Sunday, June 08, 2008

A Vision of the Last Judgement--Wm Blake (1810) Part I

I went through a period a few years back when I was especially enamored of the authors and painters and musicians of the Romantic period. I was not a kid at the time either--I had already attained an older age than many of the era's poets ever reached. If my enthusiasm for the period has abated at all this has more to do with my increasing sense of personal estrangement from the vital animating spirits of the Romantic worldview than from my assessment of their worth. One of the great satisfactions of maturity, it is sometimes posited, is coming to the understanding that the opinions, perceptions, and experiences of one's youth, especially if one was susceptible to passionate feelings, were either false or trivial, and developing the capacity to come into the deeper, earned pleasures and understandings that only competent, considered, serious adulthood can know. This however is the fussy prejudice of a certain brand of low-energy intellectual who was never vigorous. The older person, assuming he is semi-sentient, will know more, it is true, and will usually be more sensible, but the decline in physical and mental energy that seems to afflict almost everyone, even many people who were once Great in their young days, denudes this knowledge and experience of any power when put into action.

William Blake appears to have been one of the exceptions to this general rule. He never lost the energies and mental processes of his youthful intelligence and talent. Nearly everyone who reads him is immediately struck by the sense that he must be among the handful of the most remarkable writers ever to work in English. There seems to be little hesitation, when compared to how scrupulously other writers are assessed, in proclaiming him a genius. His intelligence is equally palpable and difficult to categorize for general instruction. Whatever of makes of what he saw, he was an incredible imaginative writer and seer. He put into words the non-material, non-corporeal nature of authentic religious spirit as well, I think, if not better than any English writer, including the translator(s) of the Bible. He illustrates and comprehends ideas as wholes rather than parts, and does so with great economy of language, as only true poets can.
This is Blake's own illustration of the Last Judgement, in case anyone didn't know. This piece of writing is only 19 pages long but it gives one loads of material to chew over. Right in the second paragraph he distinguishes between Fable, Allegory and Vision, and he does not do so in the conversational style of the lecture hall ("Fable and Allegory are a totally distinct & inferior kind of Poetry. Vision or Imagination is a Representation of what Eternally Exists...The Hebrew Bible and the Gospel of Jesus are not Allegory, but Eternal Vision or Imagination of All that Exists."). One feels that the author must have experienced life very intensely. He goes on in the same brief passage: "Plato has made Socrates say that Poets & Prophets do not know or Understand what they write or Utter; this is a most Pernicious Falshood. If they do not, pray is an inferior kind to be call'd Knowing? Plato confutes himself." This would have been a fun guy to have in seminar at my old college, not so much for his argument, which is hardly incontrovertible, but for the power and unshakeable confidence of the speaker, which is scarcely to be contended with.

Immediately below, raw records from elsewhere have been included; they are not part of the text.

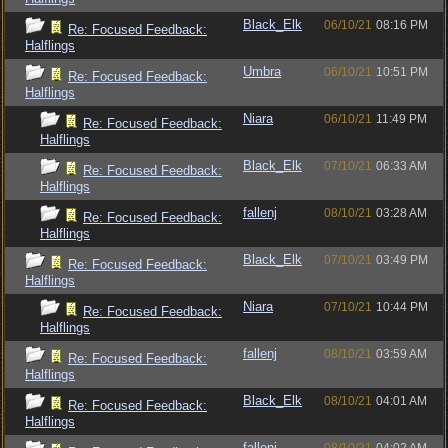
Black_Elk
06/10/21
08:16 PM
Re: Focused Feedback:
Halflings
Umbra
06/10/21
10:51 PM
Re: Focused Feedback:
Halflings
Niara
06/10/21
11:49 PM
Re: Focused Feedback:
Halflings
Black_Elk
07/10/21
06:33 AM
Re: Focused Feedback:
Halflings
fallenj
08/10/21
03:28 AM
Re: Focused Feedback:
Halflings
Black_Elk
07/10/21
03:49 PM
Re: Focused Feedback:
Halflings
Niara
07/10/21
10:44 PM
Re: Focused Feedback:
Halflings
fallenj
08/10/21
03:59 AM
Re: Focused Feedback:
Halflings
Black_Elk
08/10/21
04:01 AM
Re: Focused Feedback:
Halflings
fallenj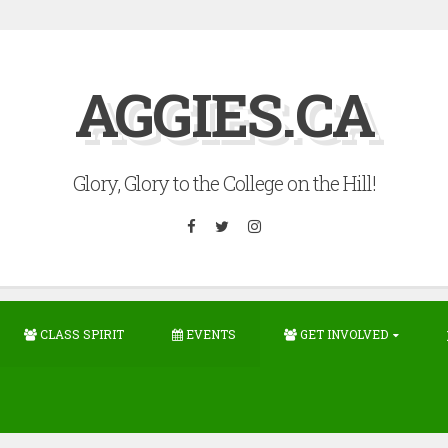
AGGIES.CA
Glory, Glory to the College on the Hill!
Facebook
Twitter
Instagram
CLASS SPIRIT
EVENTS
GET INVOLVED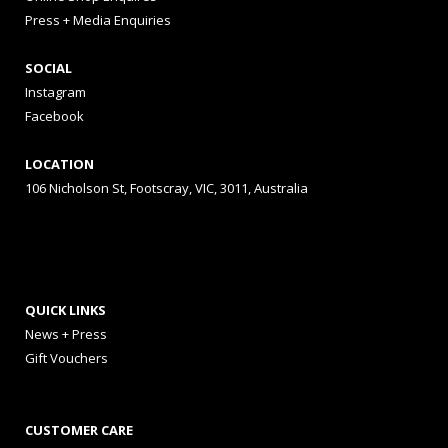
Press + Media Enquiries
SOCIAL
Instagram
Facebook
LOCATION
106 Nicholson St, Footscray, VIC, 3011, Australia
QUICK LINKS
News + Press
Gift Vouchers
CUSTOMER CARE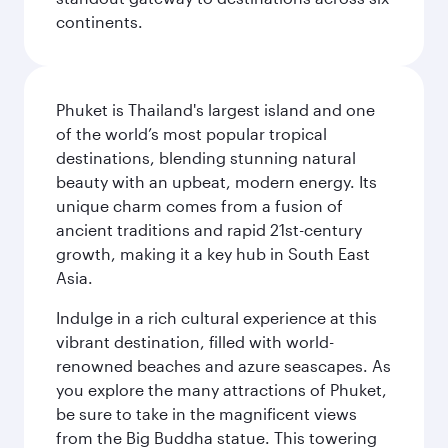
continents.
Phuket is Thailand's largest island and one
of the world’s most popular tropical
destinations, blending stunning natural
beauty with an upbeat, modern energy. Its
unique charm comes from a fusion of
ancient traditions and rapid 21st-century
growth, making it a key hub in South East
Asia.
Indulge in a rich cultural experience at this
vibrant destination, filled with world-
renowned beaches and azure seascapes. As
you explore the many attractions of Phuket,
be sure to take in the magnificent views
from the Big Buddha statue. This towering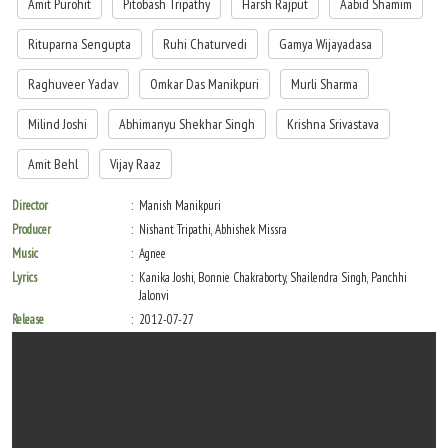
Amit Purohit
Pitobash Tripathy
Harsh Rajput
Aabid Shamim
Rituparna Sengupta
Ruhi Chaturvedi
Gamya Wijayadasa
Raghuveer Yadav
Omkar Das Manikpuri
Murli Sharma
Milind Joshi
Abhimanyu Shekhar Singh
Krishna Srivastava
Amit Behl
Vijay Raaz
Director
Manish Manikpuri
Producer
Nishant Tripathi, Abhishek Missra
Music
Agnee
Lyrics
Kanika Joshi, Bonnie Chakraborty, Shailendra Singh, Panchhi
Jalonvi
Release
2012-07-27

Moving on, speaking still of the Greek notions..."Reality was Forgot, & the Vanities of Time & Space only Remember'd & call'd Reality...the Greek Fables originated in Spiritual Mystery & Real Visions, which are lost & clouded in Fable & Allegory, while the Hebrew Bible & the Greek Gospel are Genuine...The Nature of my Work...is an Endeavor to Restore what the Ancients call'd the Golden Age." I wrote a note--this was back in December, I am hopelessly behind on my reports--that 'the Platonic ideal of the forms was strong in him however'. I can't figure out what this refers to now though. I also questioned whether Hell were not fun for demons, or at least not torturous, but I can't see why I was moved to write this either.

The worldly purpose of this piece of writing was as a description of a picture(s?) in a catalogue of Blake's drawings. One favorite rather nonchalant sentence: "Those figures that descend into the Flames before Caiaphas & Pilate are Judas & those of his Class." This is a 53 year-old man of historical talent and intelligence, and he means it.

I shouldn't stop now, but it has been a few days and I want to post. I hope I will have some better insights when I am not quite so tired.